*** Opening Selected passage ***

# GM Amante Marinas Sr. Interview



## gurojiang (Jun 11, 2007)

Have any of you studied Pananandata?

There is an interview here http://fmaworld.com/summary.php of Pananandata Marinas founder Grandmaster Amante P. Marinas Sr.

Happy to be a part of this forum. Looking forward to learning from all of you.

-Kevin


----------



## Guro Harold (Jun 12, 2007)

gurojiang said:


> Have any of you studied Pananandata?
> 
> There is an interview here http://fmaworld.com/summary.php of Pananandata Marinas founder Grandmaster Amante P. Marinas Sr.
> 
> ...


 
Hi Kevin,

Thanks for the info and welcome to MT!!!

-Palusut


----------



## Brian R. VanCise (Jun 12, 2007)

Thanks and welcome to MartialTalk!


----------



## tshadowchaser (Jun 12, 2007)

Welcome to MT

Thanks for that link. An interesting interview


----------



## arnisador (Jun 12, 2007)

Welcome! It's always good to see a fellow FMAer!


----------



## Darth F.Takeda (Jun 14, 2007)

For a short time he taught out of our Sensei's  Rt  3 Dojo in Fredricksberg, Va.

 A really nice guy.


----------

*** Closing Selected passage ***

Sum up the forum thread in two sentences.

*** Opening Data ***

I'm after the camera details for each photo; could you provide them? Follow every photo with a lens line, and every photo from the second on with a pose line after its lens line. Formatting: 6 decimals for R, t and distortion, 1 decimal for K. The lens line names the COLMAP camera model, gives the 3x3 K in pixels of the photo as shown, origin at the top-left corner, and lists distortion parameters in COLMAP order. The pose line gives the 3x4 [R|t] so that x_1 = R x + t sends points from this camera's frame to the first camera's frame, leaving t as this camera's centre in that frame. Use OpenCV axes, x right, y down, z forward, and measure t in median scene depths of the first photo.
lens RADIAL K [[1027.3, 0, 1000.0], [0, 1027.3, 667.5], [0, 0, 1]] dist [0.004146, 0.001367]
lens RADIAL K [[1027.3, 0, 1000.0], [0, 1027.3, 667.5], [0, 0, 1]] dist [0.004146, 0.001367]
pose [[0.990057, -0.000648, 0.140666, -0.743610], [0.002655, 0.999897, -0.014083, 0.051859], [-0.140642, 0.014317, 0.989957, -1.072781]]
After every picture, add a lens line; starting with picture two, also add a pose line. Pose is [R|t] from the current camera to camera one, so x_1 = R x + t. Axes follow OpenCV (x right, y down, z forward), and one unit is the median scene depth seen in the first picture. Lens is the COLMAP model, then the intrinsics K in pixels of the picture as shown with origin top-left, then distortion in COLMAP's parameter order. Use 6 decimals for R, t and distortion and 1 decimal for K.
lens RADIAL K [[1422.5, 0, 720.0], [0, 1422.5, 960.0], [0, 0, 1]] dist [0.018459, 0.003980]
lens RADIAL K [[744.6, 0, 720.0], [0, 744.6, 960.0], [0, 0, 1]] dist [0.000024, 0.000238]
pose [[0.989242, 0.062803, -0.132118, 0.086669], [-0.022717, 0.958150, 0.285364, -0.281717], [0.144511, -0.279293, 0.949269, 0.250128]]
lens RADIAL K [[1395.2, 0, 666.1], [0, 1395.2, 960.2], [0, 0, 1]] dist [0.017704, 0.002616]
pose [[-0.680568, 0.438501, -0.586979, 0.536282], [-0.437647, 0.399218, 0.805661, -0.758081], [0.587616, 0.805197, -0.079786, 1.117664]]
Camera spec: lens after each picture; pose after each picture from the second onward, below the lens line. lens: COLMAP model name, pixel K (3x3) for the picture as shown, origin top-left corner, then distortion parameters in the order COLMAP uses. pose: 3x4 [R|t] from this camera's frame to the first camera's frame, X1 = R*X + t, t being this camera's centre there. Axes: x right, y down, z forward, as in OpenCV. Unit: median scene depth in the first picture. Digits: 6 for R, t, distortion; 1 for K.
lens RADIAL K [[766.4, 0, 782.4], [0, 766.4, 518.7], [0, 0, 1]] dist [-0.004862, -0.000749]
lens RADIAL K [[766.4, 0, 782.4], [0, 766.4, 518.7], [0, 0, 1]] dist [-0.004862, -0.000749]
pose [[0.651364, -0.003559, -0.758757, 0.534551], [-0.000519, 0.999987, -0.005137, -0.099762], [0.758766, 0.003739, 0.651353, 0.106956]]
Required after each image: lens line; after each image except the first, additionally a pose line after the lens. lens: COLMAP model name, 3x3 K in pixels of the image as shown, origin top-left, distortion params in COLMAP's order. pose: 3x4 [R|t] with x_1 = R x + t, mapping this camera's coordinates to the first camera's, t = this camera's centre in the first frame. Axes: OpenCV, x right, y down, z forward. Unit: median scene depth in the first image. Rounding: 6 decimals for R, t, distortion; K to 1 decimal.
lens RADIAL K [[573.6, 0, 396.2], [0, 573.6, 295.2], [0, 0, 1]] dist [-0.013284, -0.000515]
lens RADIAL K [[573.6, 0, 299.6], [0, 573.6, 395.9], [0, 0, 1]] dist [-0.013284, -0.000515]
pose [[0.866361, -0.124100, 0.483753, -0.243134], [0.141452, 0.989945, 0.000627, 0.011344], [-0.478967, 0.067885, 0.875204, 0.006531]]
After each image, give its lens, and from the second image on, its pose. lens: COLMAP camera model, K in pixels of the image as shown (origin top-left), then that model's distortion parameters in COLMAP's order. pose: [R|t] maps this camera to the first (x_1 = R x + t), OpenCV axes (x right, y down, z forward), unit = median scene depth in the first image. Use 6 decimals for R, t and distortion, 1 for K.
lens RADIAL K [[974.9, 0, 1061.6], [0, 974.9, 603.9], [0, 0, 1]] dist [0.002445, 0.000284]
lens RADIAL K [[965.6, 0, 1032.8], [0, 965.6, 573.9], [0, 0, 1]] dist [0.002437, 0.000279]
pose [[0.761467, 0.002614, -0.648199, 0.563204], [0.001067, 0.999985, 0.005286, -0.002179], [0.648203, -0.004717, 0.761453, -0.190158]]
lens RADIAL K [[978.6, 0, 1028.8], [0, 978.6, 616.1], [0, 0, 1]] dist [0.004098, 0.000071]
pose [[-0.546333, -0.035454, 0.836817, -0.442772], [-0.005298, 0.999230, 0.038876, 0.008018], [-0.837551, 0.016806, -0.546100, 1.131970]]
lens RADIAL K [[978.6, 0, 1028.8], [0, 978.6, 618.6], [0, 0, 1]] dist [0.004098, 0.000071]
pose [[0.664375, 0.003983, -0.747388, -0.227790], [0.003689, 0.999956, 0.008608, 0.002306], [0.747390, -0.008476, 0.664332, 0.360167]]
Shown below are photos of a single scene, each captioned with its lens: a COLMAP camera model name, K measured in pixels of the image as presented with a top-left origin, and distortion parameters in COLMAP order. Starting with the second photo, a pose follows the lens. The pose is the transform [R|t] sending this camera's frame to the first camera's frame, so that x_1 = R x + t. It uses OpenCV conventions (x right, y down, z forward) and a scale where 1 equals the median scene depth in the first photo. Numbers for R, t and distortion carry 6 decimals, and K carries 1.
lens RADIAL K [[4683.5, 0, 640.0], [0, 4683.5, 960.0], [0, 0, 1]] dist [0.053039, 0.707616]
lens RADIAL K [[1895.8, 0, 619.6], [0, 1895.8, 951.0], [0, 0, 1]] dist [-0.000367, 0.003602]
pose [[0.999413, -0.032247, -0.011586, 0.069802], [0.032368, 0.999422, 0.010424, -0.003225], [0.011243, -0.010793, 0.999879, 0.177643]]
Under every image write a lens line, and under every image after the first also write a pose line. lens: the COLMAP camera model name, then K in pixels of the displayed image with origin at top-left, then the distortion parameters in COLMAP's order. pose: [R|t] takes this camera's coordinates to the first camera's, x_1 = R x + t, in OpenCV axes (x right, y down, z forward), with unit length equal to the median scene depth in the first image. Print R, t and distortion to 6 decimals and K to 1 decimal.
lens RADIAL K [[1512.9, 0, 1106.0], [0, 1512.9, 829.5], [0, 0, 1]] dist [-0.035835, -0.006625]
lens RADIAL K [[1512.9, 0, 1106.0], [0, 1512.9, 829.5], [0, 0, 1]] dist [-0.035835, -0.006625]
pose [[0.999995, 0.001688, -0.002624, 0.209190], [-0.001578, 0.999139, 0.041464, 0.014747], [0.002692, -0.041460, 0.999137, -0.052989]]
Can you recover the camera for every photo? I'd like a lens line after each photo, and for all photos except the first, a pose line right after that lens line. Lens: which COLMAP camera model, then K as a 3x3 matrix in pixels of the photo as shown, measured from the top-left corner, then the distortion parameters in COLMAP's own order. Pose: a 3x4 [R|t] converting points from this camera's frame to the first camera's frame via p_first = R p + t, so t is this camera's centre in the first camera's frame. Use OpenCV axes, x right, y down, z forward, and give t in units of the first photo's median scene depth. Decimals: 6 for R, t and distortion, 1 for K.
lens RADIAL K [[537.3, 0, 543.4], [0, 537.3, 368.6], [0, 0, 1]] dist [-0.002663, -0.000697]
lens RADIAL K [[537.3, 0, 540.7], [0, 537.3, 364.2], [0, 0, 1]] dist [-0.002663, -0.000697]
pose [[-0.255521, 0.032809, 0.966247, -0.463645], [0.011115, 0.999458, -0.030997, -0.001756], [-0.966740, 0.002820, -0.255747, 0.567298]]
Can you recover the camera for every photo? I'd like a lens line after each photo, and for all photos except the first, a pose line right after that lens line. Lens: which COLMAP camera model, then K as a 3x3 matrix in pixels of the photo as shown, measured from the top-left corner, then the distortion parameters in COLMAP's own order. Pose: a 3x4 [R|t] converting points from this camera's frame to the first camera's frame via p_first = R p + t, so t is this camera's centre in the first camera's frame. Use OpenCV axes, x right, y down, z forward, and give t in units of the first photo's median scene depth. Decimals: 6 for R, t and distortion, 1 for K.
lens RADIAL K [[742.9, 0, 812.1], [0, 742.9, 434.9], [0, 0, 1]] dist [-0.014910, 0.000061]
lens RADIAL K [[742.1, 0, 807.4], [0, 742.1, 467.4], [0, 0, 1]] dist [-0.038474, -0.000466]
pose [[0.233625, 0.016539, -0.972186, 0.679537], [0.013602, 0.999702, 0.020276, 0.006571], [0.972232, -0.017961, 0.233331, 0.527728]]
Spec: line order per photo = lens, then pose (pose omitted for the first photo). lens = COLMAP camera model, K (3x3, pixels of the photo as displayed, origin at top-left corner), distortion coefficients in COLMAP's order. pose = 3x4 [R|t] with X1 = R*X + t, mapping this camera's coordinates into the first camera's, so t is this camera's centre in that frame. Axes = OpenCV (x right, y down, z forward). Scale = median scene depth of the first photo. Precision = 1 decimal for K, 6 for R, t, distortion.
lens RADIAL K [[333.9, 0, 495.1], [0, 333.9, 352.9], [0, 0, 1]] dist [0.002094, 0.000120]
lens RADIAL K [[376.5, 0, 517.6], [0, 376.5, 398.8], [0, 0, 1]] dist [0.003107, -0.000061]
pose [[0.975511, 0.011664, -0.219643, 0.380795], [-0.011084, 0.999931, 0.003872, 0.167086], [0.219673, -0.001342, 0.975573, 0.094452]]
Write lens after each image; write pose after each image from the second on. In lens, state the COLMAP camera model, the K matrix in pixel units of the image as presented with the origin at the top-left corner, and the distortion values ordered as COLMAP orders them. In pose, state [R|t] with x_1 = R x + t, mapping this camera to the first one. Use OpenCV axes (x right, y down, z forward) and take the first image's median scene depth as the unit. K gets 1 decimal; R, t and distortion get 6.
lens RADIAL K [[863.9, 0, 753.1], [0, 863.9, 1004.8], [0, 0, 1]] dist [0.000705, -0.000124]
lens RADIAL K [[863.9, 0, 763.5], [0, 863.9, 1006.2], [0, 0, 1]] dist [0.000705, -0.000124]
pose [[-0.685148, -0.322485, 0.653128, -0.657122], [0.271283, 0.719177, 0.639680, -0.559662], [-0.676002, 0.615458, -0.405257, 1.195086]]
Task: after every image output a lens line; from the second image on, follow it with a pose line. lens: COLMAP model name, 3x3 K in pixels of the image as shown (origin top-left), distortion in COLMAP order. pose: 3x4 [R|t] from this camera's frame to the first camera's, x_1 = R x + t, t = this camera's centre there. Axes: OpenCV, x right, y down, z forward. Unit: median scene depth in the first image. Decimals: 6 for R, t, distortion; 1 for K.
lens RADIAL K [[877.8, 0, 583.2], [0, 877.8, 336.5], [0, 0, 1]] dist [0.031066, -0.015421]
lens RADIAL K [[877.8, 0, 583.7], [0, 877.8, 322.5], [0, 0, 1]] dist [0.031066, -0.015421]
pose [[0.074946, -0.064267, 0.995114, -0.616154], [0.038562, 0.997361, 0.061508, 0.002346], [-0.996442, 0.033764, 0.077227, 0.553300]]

*** Closing Data ***

**Result of the task**
A member signing as Kevin asks whether anyone has studied Pananandata and shares a link to an interview with Grandmaster Amante P. Marinas Sr., the founder of Pananandata Marinas. Other members welcome him to the forum and thank him for the link, and one calls the interview interesting.